What I have had the best luck with is buying rolls of 22 gauge red, black and yellow wire and then twisting it together with a power drill as needed. It's a bunch cheaper than the ribbon cable and probably better for noise immunity than the ribbon cable. The only gotcha is don't twist it too tight or you can break the wire.
For long runs I use three of the four conductors in common cat3 phone wire. For something more flexble you might strip three wire sections from flat multi strand ribbon cable. You can mark the ends of the ribbon cble conductors with a magic marker.
MetalHead wrote in news:b%eyf.782$ snipped-for-privacy@news02.roc.ny:
I don't know where you live, but have you ever looked at a schools dumpster, university or college? Are there industrial companies around that you can see what is being thrown away? I picked out one time five printer cables from a dumpster, two still in the plastic bag, all six feet long. Strip them apart and I got plenty of stranded 28 gauge wire. I went to electronic goldmine and bought the five pak five pin female header, cut off two pins and I had plenty of servos connectors. Someone trash is your treasure.
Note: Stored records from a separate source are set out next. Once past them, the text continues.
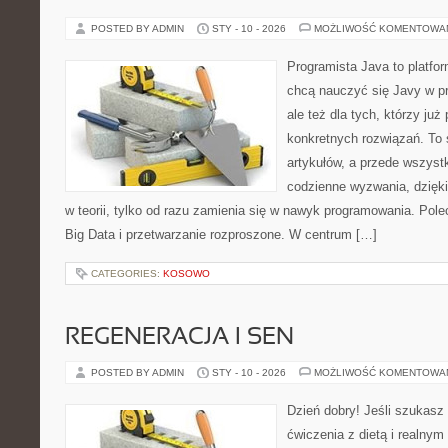
POSTED BY ADMIN
STY - 10 - 2026
MOŻLIWOŚĆ KOMENTOWA
Programista Java to platfo
chcą nauczyć się Javy w pr
ale też dla tych, którzy już
konkretnych rozwiązań. To 
artykułów, a przede wszystk
codzienne wyzwania, dzięki
w teorii, tylko od razu zamienia się w nawyk programowania. Pol
Big Data i przetwarzanie rozproszone. W centrum […]
CATEGORIES:
KOSOWO
REGENERACJA I SEN
POSTED BY ADMIN
STY - 10 - 2026
MOŻLIWOŚĆ KOMENTOWA
Dzień dobry! Jeśli szukasz 
ćwiczenia z dietą i realnym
If the 28 gauge is too small, so wind two wires together to make one wire. It costs you nothing anyway, what have got to loose?
FWIW, "Dumpster diving" isn't really legal (at least in Calif) unless the bin is on public property -- a public street or something. This is almost never the case with the larger Dumpsters, and even if something is thrown away, because the bin is on private property you're effectively tresspassing. Now, we've all done it, but if you get caught and the property owner takes a dislike to you,it could lead to a bad scene.
About a year ago a company in the Bay Area pressed charges when employees of the company raided the Dumpster for selling stuff on eBay. At first they thought the employees were stealing inventory by tossing it out into the trash, then collecting it after hours. Turned out it was only junk meant for the trash, but they got fired anyway and had some fine imposed against 'em.
Sometimes if you ask they'll give you permission to dive, but companies these days worry about liability. What if you cut your hand on something sharp at the bottom of the bin.